Post by Sean_Jeremy »

Salt Must Flow wrote: Tue Aug 08, 2023 8:12 pm Auber Instruments has several different controller options. The DSPR1 is their most basic variable power controller that adjusts power from 0% to 100%. The DSPR400 is their deluxe controller. It functions as a variable controller as well as a PID controller. It has multiple user set temp alarms, many different settings and smart functions that I may never end up fully using. If I'm not mistaken, the other Auber units are mostly geared towards brewing. To build a DSPR400 you will need an enclosure/project box. You'll need a RTD Sensor, a Panel Mount for RTD Sensor, RTD Extension Cable (to connect the panel mount to the controller), a SSR (ideally 40A), a heatsink and Thermal Grease or a Thermal Pad.

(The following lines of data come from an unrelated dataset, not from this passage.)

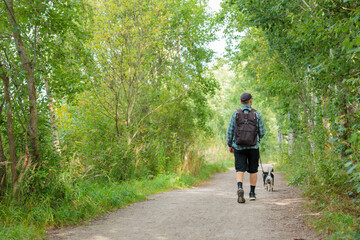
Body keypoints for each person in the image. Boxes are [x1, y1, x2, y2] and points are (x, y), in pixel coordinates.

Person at [227, 92, 265, 203]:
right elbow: (262, 132)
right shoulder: (256, 114)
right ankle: (252, 193)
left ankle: (240, 188)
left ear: (241, 102)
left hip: (238, 146)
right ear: (251, 101)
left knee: (240, 169)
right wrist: (258, 138)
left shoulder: (236, 114)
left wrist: (230, 144)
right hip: (253, 146)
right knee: (253, 170)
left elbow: (230, 131)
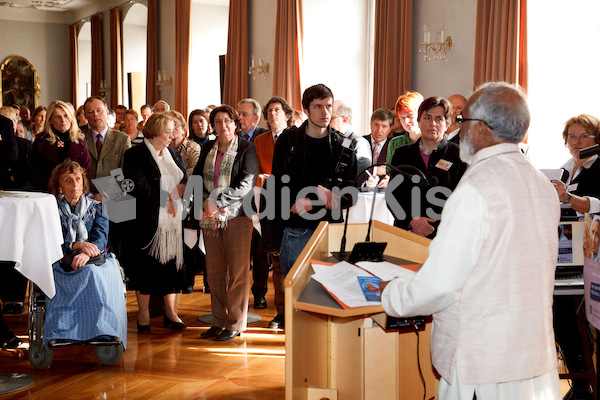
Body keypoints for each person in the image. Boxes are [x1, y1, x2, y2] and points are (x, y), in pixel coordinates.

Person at [380, 82, 562, 400]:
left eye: (462, 122)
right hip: (531, 353)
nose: (458, 130)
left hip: (482, 361)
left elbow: (441, 284)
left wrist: (391, 295)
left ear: (480, 129)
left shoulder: (476, 187)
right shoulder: (540, 183)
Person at [270, 83, 358, 329]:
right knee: (298, 294)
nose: (324, 112)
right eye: (318, 106)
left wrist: (316, 200)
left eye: (328, 106)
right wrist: (292, 205)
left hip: (331, 231)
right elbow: (276, 184)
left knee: (330, 296)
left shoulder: (344, 145)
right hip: (298, 230)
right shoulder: (289, 140)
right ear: (306, 109)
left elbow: (350, 194)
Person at [43, 160, 127, 348]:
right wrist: (77, 246)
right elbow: (50, 242)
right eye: (68, 180)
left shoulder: (97, 207)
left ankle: (105, 331)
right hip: (61, 260)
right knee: (83, 274)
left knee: (94, 273)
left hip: (95, 258)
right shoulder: (50, 211)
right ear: (59, 186)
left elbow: (101, 239)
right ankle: (62, 332)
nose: (75, 185)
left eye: (78, 179)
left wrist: (86, 254)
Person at [194, 105, 258, 341]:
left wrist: (217, 202)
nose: (223, 126)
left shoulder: (246, 148)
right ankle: (218, 319)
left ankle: (236, 322)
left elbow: (245, 184)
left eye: (227, 121)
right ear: (214, 126)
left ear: (235, 123)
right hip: (210, 218)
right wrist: (204, 203)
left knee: (237, 272)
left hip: (238, 217)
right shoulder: (209, 148)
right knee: (215, 272)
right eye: (218, 121)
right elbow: (197, 178)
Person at [123, 112, 188, 333]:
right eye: (168, 131)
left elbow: (184, 177)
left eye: (173, 131)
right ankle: (143, 315)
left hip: (172, 222)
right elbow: (138, 186)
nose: (172, 135)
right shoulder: (135, 154)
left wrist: (182, 187)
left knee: (170, 266)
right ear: (156, 131)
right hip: (145, 221)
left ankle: (171, 313)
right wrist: (166, 199)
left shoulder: (173, 153)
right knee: (145, 269)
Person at [550, 114, 600, 400]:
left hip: (592, 254)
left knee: (586, 320)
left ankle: (588, 383)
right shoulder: (566, 168)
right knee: (561, 316)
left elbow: (596, 204)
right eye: (572, 136)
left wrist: (567, 197)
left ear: (596, 138)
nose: (578, 142)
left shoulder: (599, 166)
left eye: (585, 136)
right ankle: (581, 384)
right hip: (565, 251)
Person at [388, 96, 466, 238]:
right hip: (406, 233)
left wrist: (431, 226)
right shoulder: (402, 154)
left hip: (445, 236)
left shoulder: (459, 156)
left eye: (439, 119)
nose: (432, 124)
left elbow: (462, 200)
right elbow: (393, 195)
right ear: (418, 121)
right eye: (427, 118)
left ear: (447, 124)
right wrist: (412, 221)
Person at [29, 100, 91, 191]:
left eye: (66, 115)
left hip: (74, 192)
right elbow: (34, 171)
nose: (63, 120)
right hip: (47, 192)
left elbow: (86, 171)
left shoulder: (80, 140)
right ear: (50, 120)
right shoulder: (41, 140)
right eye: (58, 117)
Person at [83, 96, 131, 201]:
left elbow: (125, 172)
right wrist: (89, 195)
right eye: (90, 112)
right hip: (86, 198)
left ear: (107, 112)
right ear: (85, 116)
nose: (95, 115)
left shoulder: (122, 139)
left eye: (99, 110)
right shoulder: (80, 138)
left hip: (113, 200)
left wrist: (106, 195)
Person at [330, 100, 372, 183]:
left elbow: (359, 175)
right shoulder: (329, 140)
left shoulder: (359, 143)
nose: (327, 122)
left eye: (331, 118)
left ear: (344, 120)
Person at [386, 92, 424, 166]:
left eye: (410, 116)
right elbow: (390, 171)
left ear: (421, 113)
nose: (406, 121)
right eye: (402, 118)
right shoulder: (395, 143)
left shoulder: (432, 142)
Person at [363, 108, 395, 188]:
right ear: (371, 124)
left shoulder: (394, 145)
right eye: (376, 125)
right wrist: (376, 171)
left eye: (384, 126)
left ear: (390, 129)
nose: (379, 130)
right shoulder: (360, 142)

There are other bells & whistles that can be added like a power switch, alarm buzzer/light, alarm kill switch, LED indicator light as well as a fan to aid in cooling the heatsink. It may sound like a lot of BS to build a controller, but the Auber DSPR 400 is the best controller I've ever seen. I've built two of them and I don't know if there's a better one that's made these days.
This is quite helpful as I too look at powering my boiler. Dernord element plus building a DSPR 400 (ordering everything from Auber) would be right around $260, though I assume there will be some wire/cord/plugs I'm probably not accounting for.

A simpler, but complete, controller with element from OakStills is $180: https://oakstills.com/products/variable ... v-240v-1ph

Price is close enough that I'm considering putting together the superior DSPR 400.

Thanks for clearly laying out another option.